Thursday, September 14, 2006

Asymmetric Paternalism

RUSSELL ROBERTS DRAWS ATTENTION to a newly found source of "market failure" being asserted by some. I'm not convinced and neither is he:
I guess I'm not part of the political specturm. Asymmetric paternalism has no appeal to me whatsoever.
This asymmetric paternalism is supposed to be the policy answer to the new market failure. Roberts explains the market failure and policy response by quoting from a piece by John Cassidy. Here is the market failure explanation:

Today, most economists agree that, left alone, people will act in their own best interest, and that the market will coördinate their actions to produce outcomes beneficial to all.

Neuroeconomics potentially challenges both parts of this argument. If emotional responses often trump reason,there can be no presumption that people act in their own best interest. And if markets reflect the decisions that people make when their limbic structures are particularly active, there is little reason to suppose that market outcomes can’t be improved upon.

And, here is the policy answer:

Laibson and Brigitte Madrian, an economist at the Wharton School, have studied one such “pre-commitment device” for 401(k) plans, which deduct part of an employee’s earnings each month and invest them in stocks and bonds. Because the plans are often optional, many people fail to join them, even when their employers offer to match a portion of their contributions. Laibson and his colleagues have called for people to be automatically included in the plans unless they choose to opt out. At companies that have adopted such a policy, enrollment rates have increased sharply.

Reforming 401(k) plans is an example of “asymmetric paternalism,” a new political philosophy based on the idea of saving people from the vagaries of their limbic regions. Warning labels on tobacco and potentially harmful foods are similarly intended to keep subcortical structures in check. Neuroeconomists have suggested additional policies, including warning buyers of lottery tickets that their chances of winning are practically nonexistent and imposing mandatory “cooling off ” periods before people make big-ticket purchases, such as cars and boats. “Asymmetric paternalism helps those whose rationality is bounded from making a costly mistake and harms more rational folks very little,” Camerer, Loewenstein, and three colleagues wrote in a 2003 issue of the University of Pennsylvania Law Review. “Such policies should appeal to everyone across the political spectrum.”

I think this is chock full of normative nonsense. The market failure concept is used to describe conditions under which we expect the market to fail to allocate resources efficiently. There seems to me no relevance to asking whether people act in their own best interest or not. The normative foundations of efficiency economics make the value judgment that we economists take the preferences of others as our given data. I think there are few other options for our normative foundations when we evaluate policy alternatives. I do not want economists to be in the business of judging good and bad preferences, and I don't think many economists want to either. Nor do I think a credible normative position for economics involves us trying to figure out whether people can or cannot pursue their own interests and preferences.

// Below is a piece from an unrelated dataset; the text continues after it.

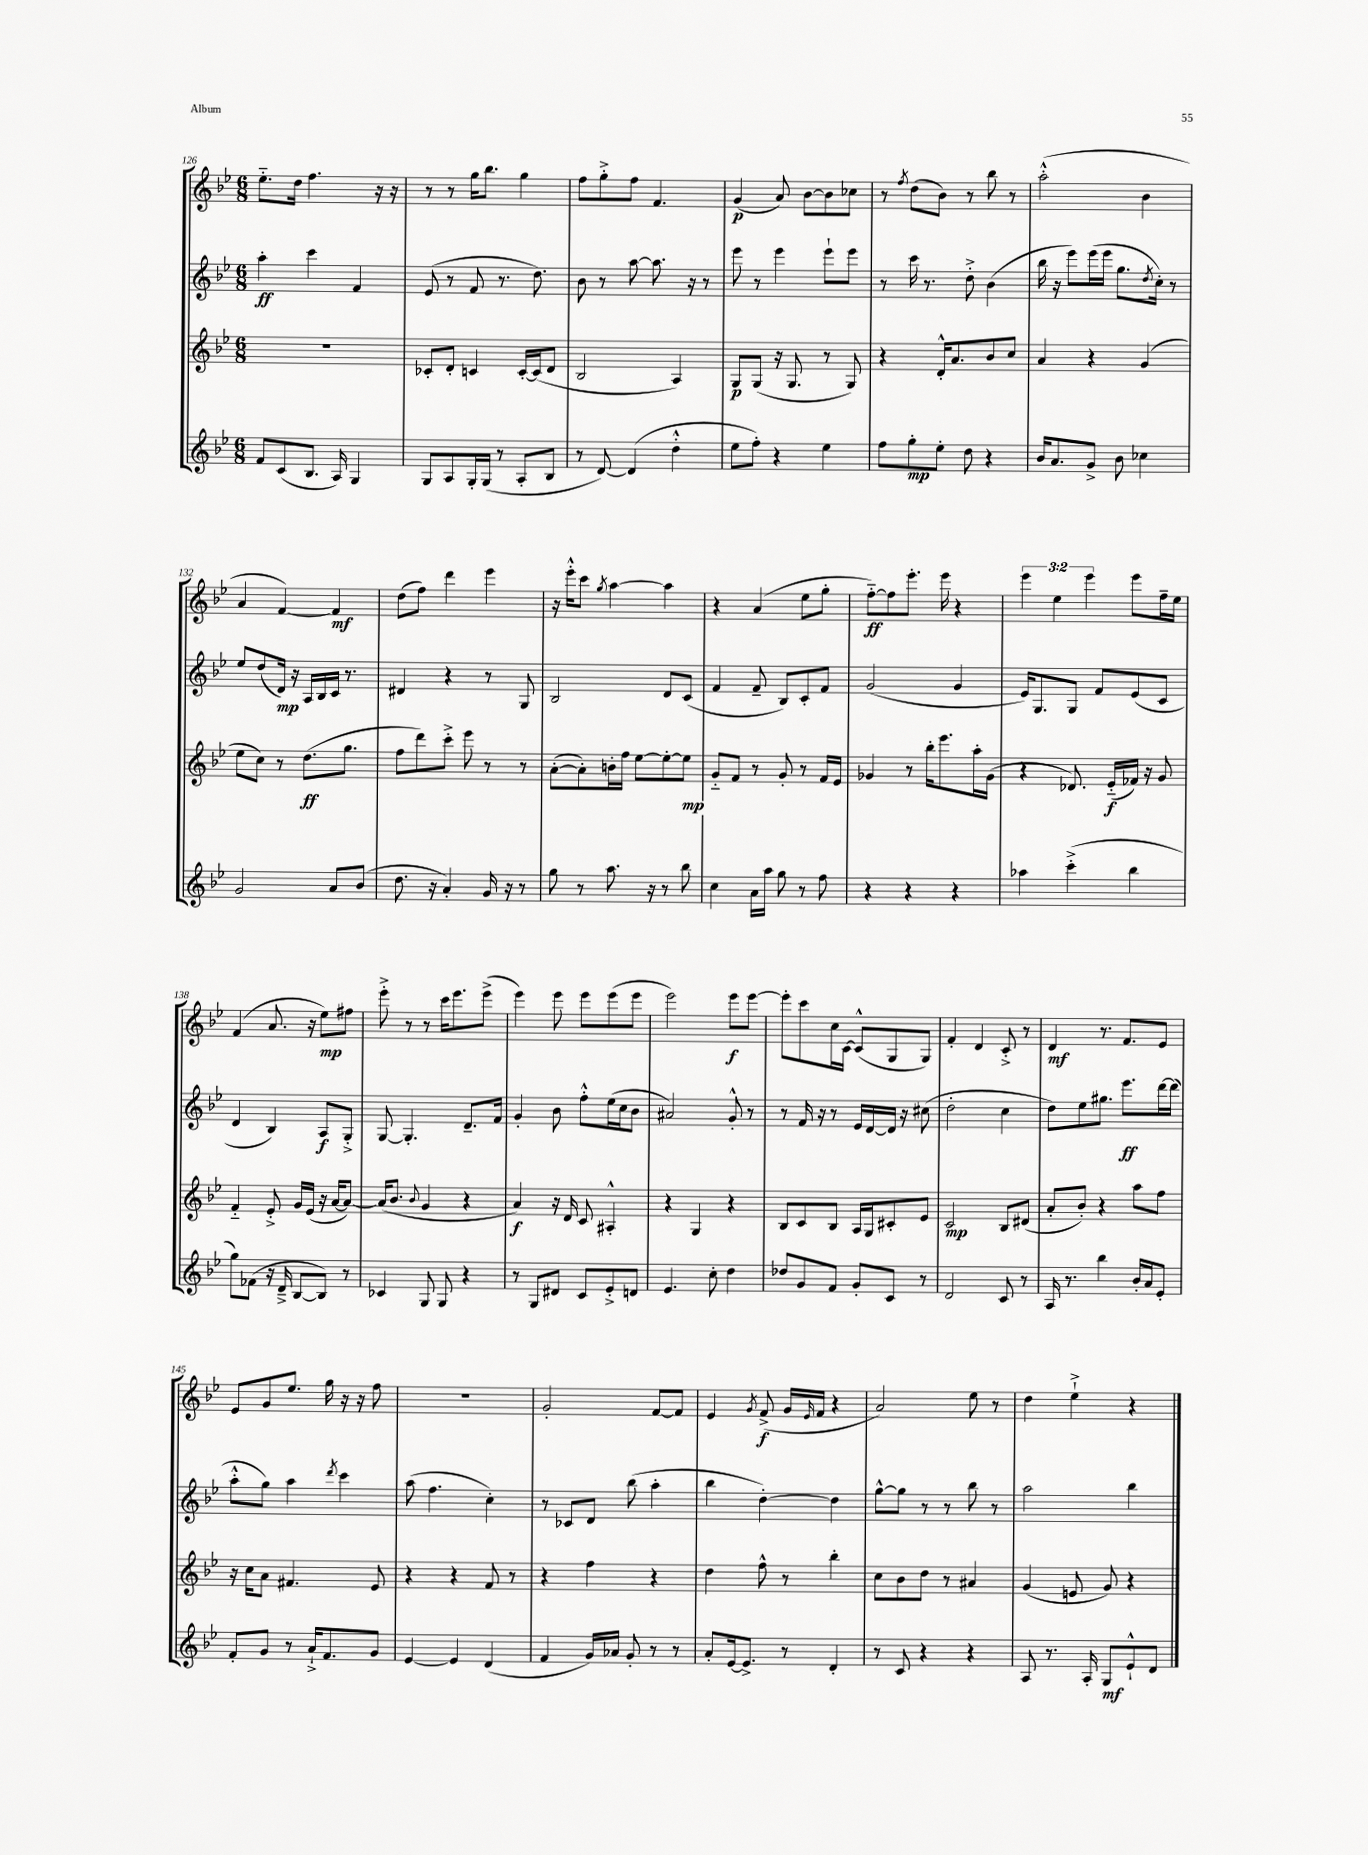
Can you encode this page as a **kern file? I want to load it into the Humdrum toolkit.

It seems to me that this so called market failure, which is then solved by asymmetric paternalism, really comes down to saying that people make mistakes, and therefore their mistakes will lead to an inefficient allocation of resources. Okay so far, eh? So what should we do about these mistakes? Well, we should have government force people to act so they don't make mistakes with respect to their own best interests. Of course, what shall we suggest to government about identifying these mistakes, that people don't know they are going to make until the mistakes have been made? After all, if I figure out my choice is going to turn out to be a mistake, I'm sure not going to make that choice after all.

This seems to me simply a new way to talk about that ages old economic concept of merit goods. This "new" market failure amounts to the old merit goods, just juiced up with a new "neuroeconomics" scaffolding. Paternalism, asymmetric or soft or the old traditional variety, is paternalism, and it is not consistent with efficiency economics. I simply cannot agree that paternalism of any variety should be part of the normative foundations we economists use to evaluate government and public policy.